Molecular chaperones are the most important cellular defence against protein misfolding and aggregation, both potentially noxious off-pathways in protein biogenesis. Important human diseases, such as Alzheimer's, Creutzfeldt-Jacob's, polyglutamine expansion, cystic fibrosis and hypertrophic cardiomyopathy are associated with abnormal protein folding pathways, and direct links between molecular chaperones and several of these diseases have been demonstrated. Extensive knowledge of the mechanisms by which molecular chaperones counteract the tendency of non-native proteins to aggregate is thus a necessary step not only towards our eventual understanding of the molecular pathways involved in such protein misfolding diseases, but also towards their prevention and curing.

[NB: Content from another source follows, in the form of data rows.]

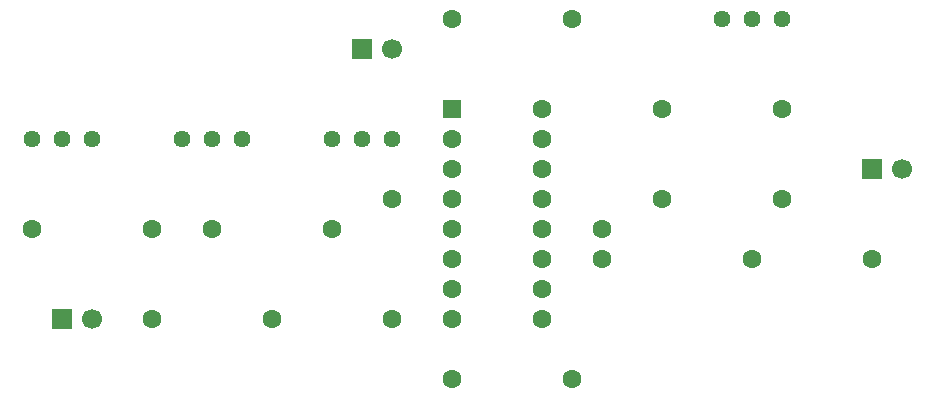
<source format=gts>
G04 #@! TF.GenerationSoftware,KiCad,Pcbnew,9.0.7*
G04 #@! TF.CreationDate,2026-02-15T14:06:54+01:00*
G04 #@! TF.ProjectId,XR-2208,58522d32-3230-4382-9e6b-696361645f70,rev?*
G04 #@! TF.SameCoordinates,Original*
G04 #@! TF.FileFunction,Soldermask,Top*
G04 #@! TF.FilePolarity,Negative*
%FSLAX46Y46*%
G04 Gerber Fmt 4.6, Leading zero omitted, Abs format (unit mm)*
G04 Created by KiCad (PCBNEW 9.0.7) date 2026-02-15 14:06:54*
%MOMM*%
%LPD*%
G01*
G04 APERTURE LIST*
G04 Aperture macros list*
%AMRoundRect*
0 Rectangle with rounded corners*
0 $1 Rounding radius*
0 $2 $3 $4 $5 $6 $7 $8 $9 X,Y pos of 4 corners*
0 Add a 4 corners polygon primitive as box body*
4,1,4,$2,$3,$4,$5,$6,$7,$8,$9,$2,$3,0*
0 Add four circle primitives for the rounded corners*
1,1,$1+$1,$2,$3*
1,1,$1+$1,$4,$5*
1,1,$1+$1,$6,$7*
1,1,$1+$1,$8,$9*
0 Add four rect primitives between the rounded corners*
20,1,$1+$1,$2,$3,$4,$5,0*
20,1,$1+$1,$4,$5,$6,$7,0*
20,1,$1+$1,$6,$7,$8,$9,0*
20,1,$1+$1,$8,$9,$2,$3,0*%
G04 Aperture macros list end*
%ADD10C,1.600000*%
%ADD11C,1.440000*%
%ADD12RoundRect,0.250000X-0.550000X-0.550000X0.550000X-0.550000X0.550000X0.550000X-0.550000X0.550000X0*%
%ADD13R,1.700000X1.700000*%
%ADD14C,1.700000*%
G04 APERTURE END LIST*
D10*
G04 #@! TO.C,R4*
X157480000Y-99060000D03*
X147320000Y-99060000D03*
G04 #@! TD*
G04 #@! TO.C,R1*
X104140000Y-109220000D03*
X114300000Y-109220000D03*
G04 #@! TD*
D11*
G04 #@! TO.C,RV2*
X124460000Y-93980000D03*
X121920000Y-93980000D03*
X119380000Y-93980000D03*
G04 #@! TD*
G04 #@! TO.C,RV1*
X99060000Y-93980000D03*
X96520000Y-93980000D03*
X93980000Y-93980000D03*
G04 #@! TD*
D10*
G04 #@! TO.C,RX1*
X129540000Y-114300000D03*
X139700000Y-114300000D03*
G04 #@! TD*
D11*
G04 #@! TO.C,RV3*
X111760000Y-93980000D03*
X109220000Y-93980000D03*
X106680000Y-93980000D03*
G04 #@! TD*
D12*
G04 #@! TO.C,IC1*
X129540000Y-91440000D03*
D10*
X129540000Y-93980000D03*
X129540000Y-96520000D03*
X129540000Y-99060000D03*
X129540000Y-101600000D03*
X129540000Y-104140000D03*
X129540000Y-106680000D03*
X129540000Y-109220000D03*
X137160000Y-109220000D03*
X137160000Y-106680000D03*
X137160000Y-104140000D03*
X137160000Y-101600000D03*
X137160000Y-99060000D03*
X137160000Y-96520000D03*
X137160000Y-93980000D03*
X137160000Y-91440000D03*
G04 #@! TD*
G04 #@! TO.C,RY1*
X124460000Y-109220000D03*
X124460000Y-99060000D03*
G04 #@! TD*
G04 #@! TO.C,Ri1*
X147320000Y-91440000D03*
X157480000Y-91440000D03*
G04 #@! TD*
G04 #@! TO.C,R2*
X109220000Y-101600000D03*
X119380000Y-101600000D03*
G04 #@! TD*
D13*
G04 #@! TO.C,J2*
X96520000Y-109220000D03*
D14*
X99060000Y-109220000D03*
G04 #@! TD*
D10*
G04 #@! TO.C,R5*
X129540000Y-83820000D03*
X139700000Y-83820000D03*
G04 #@! TD*
D13*
G04 #@! TO.C,J1*
X121920000Y-86360000D03*
D14*
X124460000Y-86360000D03*
G04 #@! TD*
D13*
G04 #@! TO.C,J3*
X165100000Y-96520000D03*
D14*
X167640000Y-96520000D03*
G04 #@! TD*
D10*
G04 #@! TO.C,Rf1*
X154940000Y-104140000D03*
X165100000Y-104140000D03*
G04 #@! TD*
G04 #@! TO.C,C1*
X142240000Y-101600000D03*
X142240000Y-104100000D03*
G04 #@! TD*
G04 #@! TO.C,R3*
X104140000Y-101600000D03*
X93980000Y-101600000D03*
G04 #@! TD*
D11*
G04 #@! TO.C,RV4*
X152400000Y-83820000D03*
X154940000Y-83820000D03*
X157480000Y-83820000D03*
G04 #@! TD*
M02*

</source>
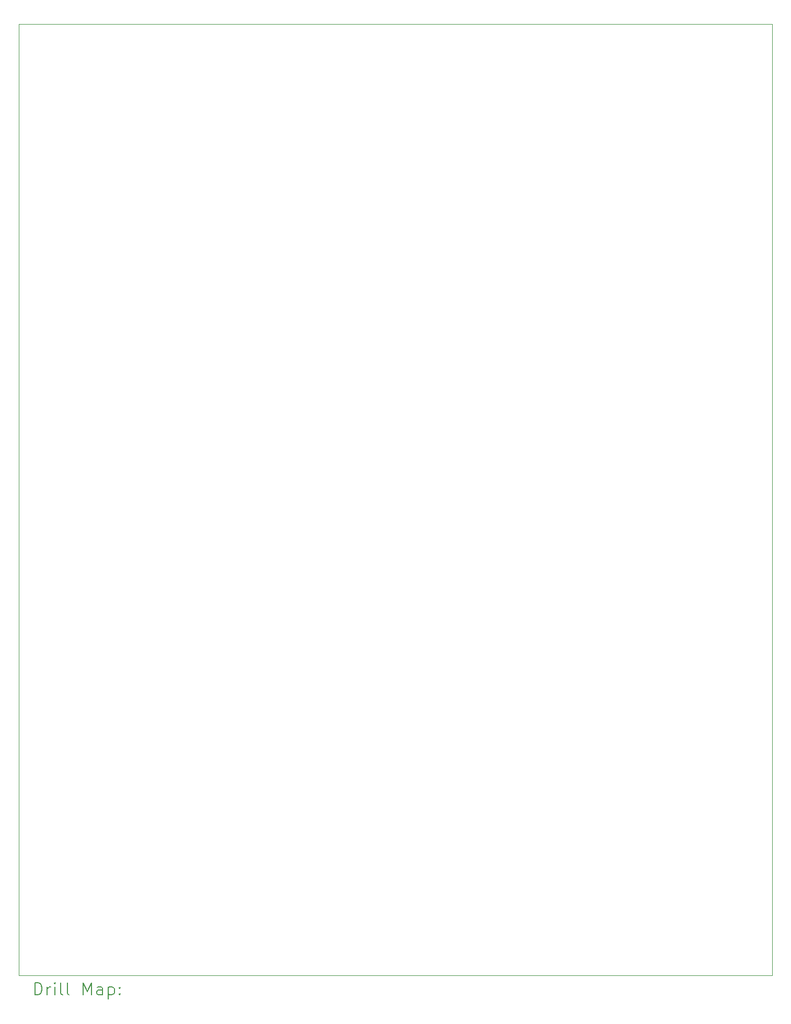
<source format=gbr>
%TF.GenerationSoftware,KiCad,Pcbnew,9.0.1*%
%TF.CreationDate,2025-05-09T02:34:20+02:00*%
%TF.ProjectId,receiver_battery,72656365-6976-4657-925f-626174746572,rev?*%
%TF.SameCoordinates,Original*%
%TF.FileFunction,Drillmap*%
%TF.FilePolarity,Positive*%
%FSLAX45Y45*%
G04 Gerber Fmt 4.5, Leading zero omitted, Abs format (unit mm)*
G04 Created by KiCad (PCBNEW 9.0.1) date 2025-05-09 02:34:20*
%MOMM*%
%LPD*%
G01*
G04 APERTURE LIST*
%ADD10C,0.050000*%
%ADD11C,0.200000*%
G04 APERTURE END LIST*
D10*
X2000000Y-4100000D02*
X14200000Y-4100000D01*
X14200000Y-19500000D01*
X2000000Y-19500000D01*
X2000000Y-4100000D01*
D11*
X2258277Y-19813984D02*
X2258277Y-19613984D01*
X2258277Y-19613984D02*
X2305896Y-19613984D01*
X2305896Y-19613984D02*
X2334467Y-19623508D01*
X2334467Y-19623508D02*
X2353515Y-19642555D01*
X2353515Y-19642555D02*
X2363039Y-19661603D01*
X2363039Y-19661603D02*
X2372563Y-19699698D01*
X2372563Y-19699698D02*
X2372563Y-19728270D01*
X2372563Y-19728270D02*
X2363039Y-19766365D01*
X2363039Y-19766365D02*
X2353515Y-19785412D01*
X2353515Y-19785412D02*
X2334467Y-19804460D01*
X2334467Y-19804460D02*
X2305896Y-19813984D01*
X2305896Y-19813984D02*
X2258277Y-19813984D01*
X2458277Y-19813984D02*
X2458277Y-19680650D01*
X2458277Y-19718746D02*
X2467801Y-19699698D01*
X2467801Y-19699698D02*
X2477324Y-19690174D01*
X2477324Y-19690174D02*
X2496372Y-19680650D01*
X2496372Y-19680650D02*
X2515420Y-19680650D01*
X2582086Y-19813984D02*
X2582086Y-19680650D01*
X2582086Y-19613984D02*
X2572563Y-19623508D01*
X2572563Y-19623508D02*
X2582086Y-19633031D01*
X2582086Y-19633031D02*
X2591610Y-19623508D01*
X2591610Y-19623508D02*
X2582086Y-19613984D01*
X2582086Y-19613984D02*
X2582086Y-19633031D01*
X2705896Y-19813984D02*
X2686848Y-19804460D01*
X2686848Y-19804460D02*
X2677324Y-19785412D01*
X2677324Y-19785412D02*
X2677324Y-19613984D01*
X2810658Y-19813984D02*
X2791610Y-19804460D01*
X2791610Y-19804460D02*
X2782086Y-19785412D01*
X2782086Y-19785412D02*
X2782086Y-19613984D01*
X3039229Y-19813984D02*
X3039229Y-19613984D01*
X3039229Y-19613984D02*
X3105896Y-19756841D01*
X3105896Y-19756841D02*
X3172562Y-19613984D01*
X3172562Y-19613984D02*
X3172562Y-19813984D01*
X3353515Y-19813984D02*
X3353515Y-19709222D01*
X3353515Y-19709222D02*
X3343991Y-19690174D01*
X3343991Y-19690174D02*
X3324943Y-19680650D01*
X3324943Y-19680650D02*
X3286848Y-19680650D01*
X3286848Y-19680650D02*
X3267801Y-19690174D01*
X3353515Y-19804460D02*
X3334467Y-19813984D01*
X3334467Y-19813984D02*
X3286848Y-19813984D01*
X3286848Y-19813984D02*
X3267801Y-19804460D01*
X3267801Y-19804460D02*
X3258277Y-19785412D01*
X3258277Y-19785412D02*
X3258277Y-19766365D01*
X3258277Y-19766365D02*
X3267801Y-19747317D01*
X3267801Y-19747317D02*
X3286848Y-19737793D01*
X3286848Y-19737793D02*
X3334467Y-19737793D01*
X3334467Y-19737793D02*
X3353515Y-19728270D01*
X3448753Y-19680650D02*
X3448753Y-19880650D01*
X3448753Y-19690174D02*
X3467801Y-19680650D01*
X3467801Y-19680650D02*
X3505896Y-19680650D01*
X3505896Y-19680650D02*
X3524943Y-19690174D01*
X3524943Y-19690174D02*
X3534467Y-19699698D01*
X3534467Y-19699698D02*
X3543991Y-19718746D01*
X3543991Y-19718746D02*
X3543991Y-19775889D01*
X3543991Y-19775889D02*
X3534467Y-19794936D01*
X3534467Y-19794936D02*
X3524943Y-19804460D01*
X3524943Y-19804460D02*
X3505896Y-19813984D01*
X3505896Y-19813984D02*
X3467801Y-19813984D01*
X3467801Y-19813984D02*
X3448753Y-19804460D01*
X3629705Y-19794936D02*
X3639229Y-19804460D01*
X3639229Y-19804460D02*
X3629705Y-19813984D01*
X3629705Y-19813984D02*
X3620182Y-19804460D01*
X3620182Y-19804460D02*
X3629705Y-19794936D01*
X3629705Y-19794936D02*
X3629705Y-19813984D01*
X3629705Y-19690174D02*
X3639229Y-19699698D01*
X3639229Y-19699698D02*
X3629705Y-19709222D01*
X3629705Y-19709222D02*
X3620182Y-19699698D01*
X3620182Y-19699698D02*
X3629705Y-19690174D01*
X3629705Y-19690174D02*
X3629705Y-19709222D01*
M02*

</source>
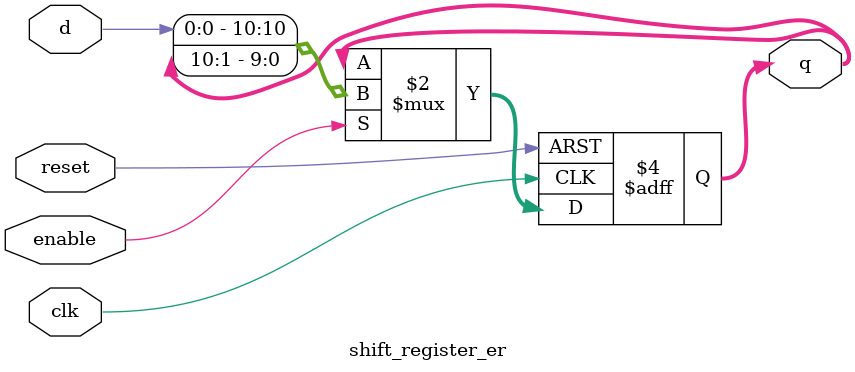
<source format=sv>
module shift_register_er
#(
	parameter WORD_LENGTH = 11
)
(
    input clk,
    input reset,
    input enable,
    input d,
    output [WORD_LENGTH-1:0] q
);


always_ff @(posedge reset, posedge clk)
	begin
		if (reset)
			q <= 0;
		else
			if (enable)
				q <= {d,q[WORD_LENGTH-1:1]};
	end
	

endmodule

</source>
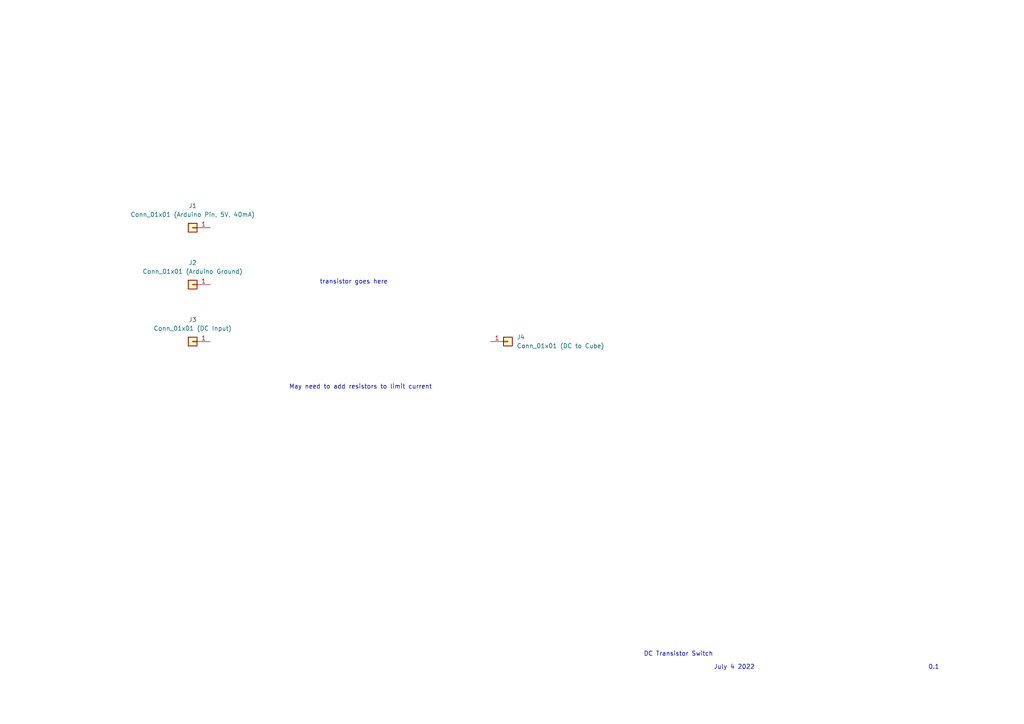
<source format=kicad_sch>
(kicad_sch (version 20211123) (generator eeschema)

  (uuid e63e39d7-6ac0-4ffd-8aa3-1841a4541b55)

  (paper "A4")

  


  (text "transistor goes here" (at 92.71 82.55 0)
    (effects (font (size 1.27 1.27)) (justify left bottom))
    (uuid 1d8d01e5-72bc-4f45-8e6e-c4ea6d79abeb)
  )
  (text "May need to add resistors to limit current" (at 83.82 113.03 0)
    (effects (font (size 1.27 1.27)) (justify left bottom))
    (uuid bbb5ffe3-7294-40ec-b05b-22e2331f20af)
  )
  (text "DC Transistor Switch\n" (at 186.69 190.5 0)
    (effects (font (size 1.27 1.27)) (justify left bottom))
    (uuid c7c9e2a1-c101-48e6-8d93-8a46f4d42051)
  )
  (text "0.1" (at 269.24 194.31 0)
    (effects (font (size 1.27 1.27)) (justify left bottom))
    (uuid e5ef088f-6b95-4dc4-bde7-2347cb12c778)
  )
  (text "July 4 2022\n" (at 207.01 194.31 0)
    (effects (font (size 1.27 1.27)) (justify left bottom))
    (uuid ef196175-2a53-433c-9128-c88de3d518fc)
  )

  (symbol (lib_id "Connector_Generic:Conn_01x01") (at 55.88 66.04 180) (unit 1)
    (in_bom yes) (on_board yes) (fields_autoplaced)
    (uuid 22962957-1efd-404d-83db-5b233b6c15b0)
    (property "Reference" "J1" (id 0) (at 55.88 59.69 0))
    (property "Value" "" (id 1) (at 55.88 62.23 0))
    (property "Footprint" "" (id 2) (at 55.88 66.04 0)
      (effects (font (size 1.27 1.27)) hide)
    )
    (property "Datasheet" "~" (id 3) (at 55.88 66.04 0)
      (effects (font (size 1.27 1.27)) hide)
    )
    (pin "1" (uuid e2fac877-439c-4da0-af2e-5fdc70f85d42))
  )

  (symbol (lib_id "Connector_Generic:Conn_01x01") (at 55.88 99.06 180) (unit 1)
    (in_bom yes) (on_board yes) (fields_autoplaced)
    (uuid 6a7769c3-c80d-4f67-890e-9d198d478ddd)
    (property "Reference" "J3" (id 0) (at 55.88 92.71 0))
    (property "Value" "" (id 1) (at 55.88 95.25 0))
    (property "Footprint" "" (id 2) (at 55.88 99.06 0)
      (effects (font (size 1.27 1.27)) hide)
    )
    (property "Datasheet" "~" (id 3) (at 55.88 99.06 0)
      (effects (font (size 1.27 1.27)) hide)
    )
    (pin "1" (uuid 2e074f39-f341-4958-bef7-3b1a944c481f))
  )

  (symbol (lib_id "Connector_Generic:Conn_01x01") (at 55.88 82.55 180) (unit 1)
    (in_bom yes) (on_board yes) (fields_autoplaced)
    (uuid 99e435f9-35c9-4f7b-81bb-55482767f5f5)
    (property "Reference" "J2" (id 0) (at 55.88 76.2 0))
    (property "Value" "" (id 1) (at 55.88 78.74 0))
    (property "Footprint" "" (id 2) (at 55.88 82.55 0)
      (effects (font (size 1.27 1.27)) hide)
    )
    (property "Datasheet" "~" (id 3) (at 55.88 82.55 0)
      (effects (font (size 1.27 1.27)) hide)
    )
    (pin "1" (uuid 26499fda-28f0-49df-ae6e-bde6da76eedc))
  )

  (symbol (lib_id "Connector_Generic:Conn_01x01") (at 147.32 99.06 0) (unit 1)
    (in_bom yes) (on_board yes) (fields_autoplaced)
    (uuid eef0b708-d745-482f-aca0-70f6e8b031a8)
    (property "Reference" "J4" (id 0) (at 149.86 97.7899 0)
      (effects (font (size 1.27 1.27)) (justify left))
    )
    (property "Value" "" (id 1) (at 149.86 100.3299 0)
      (effects (font (size 1.27 1.27)) (justify left))
    )
    (property "Footprint" "" (id 2) (at 147.32 99.06 0)
      (effects (font (size 1.27 1.27)) hide)
    )
    (property "Datasheet" "~" (id 3) (at 147.32 99.06 0)
      (effects (font (size 1.27 1.27)) hide)
    )
    (pin "1" (uuid eec9adee-0ca3-4f4a-bc2a-d385e11c22f3))
  )

  (sheet_instances
    (path "/" (page "1"))
  )

  (symbol_instances
    (path "/22962957-1efd-404d-83db-5b233b6c15b0"
      (reference "J1") (unit 1) (value "Conn_01x01 (Arduino Pin, 5V, 40mA)") (footprint "")
    )
    (path "/99e435f9-35c9-4f7b-81bb-55482767f5f5"
      (reference "J2") (unit 1) (value "Conn_01x01 (Arduino Ground)") (footprint "")
    )
    (path "/6a7769c3-c80d-4f67-890e-9d198d478ddd"
      (reference "J3") (unit 1) (value "Conn_01x01 (DC Input)") (footprint "")
    )
    (path "/eef0b708-d745-482f-aca0-70f6e8b031a8"
      (reference "J4") (unit 1) (value "Conn_01x01 (DC to Cube)") (footprint "")
    )
  )
)

</source>
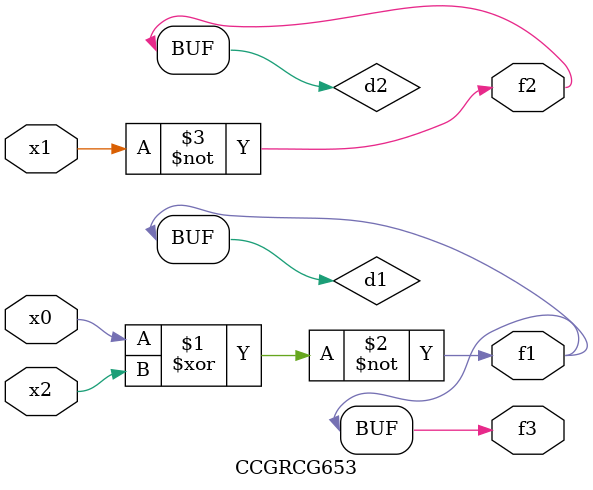
<source format=v>
module CCGRCG653(
	input x0, x1, x2,
	output f1, f2, f3
);

	wire d1, d2, d3;

	xnor (d1, x0, x2);
	nand (d2, x1);
	nor (d3, x1, x2);
	assign f1 = d1;
	assign f2 = d2;
	assign f3 = d1;
endmodule

</source>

Bona fide molecular chaperones are known to act under both "normal" non-stressful growth conditions and following various cellular stresses. They participate in a plethora of cellular processes such as de novo protein folding, protein targeting to membranes, protein translocation and degradation, as well as the assembly or disassembly of protein complexes. These very diverse functions are generally performed through cycles of binding and release of short hydrophobic, extended polypeptide stretches that are usually buried in the native form of the protein.
Our main goal is to understand in detail the mechanism of function of these molecular machines. Using the bacterium Escherichia coli as a model organism, we attempt to isolate new molecular chaperones and to pinpoint functional interplays among the major chaperone networks and their eventual participation in quality control mechanisms. The key contribution of molecular chaperones in the partitioning of cytoplasmic, integral membrane, or exported proteins is also investigated. Finally, we engineer and use chaperone-deficient mutants as biotechnological tools for the isolation of new molecular chaperones from higher eukaryotes, which can improve the folding of recombinant proteins expressed in bacteria.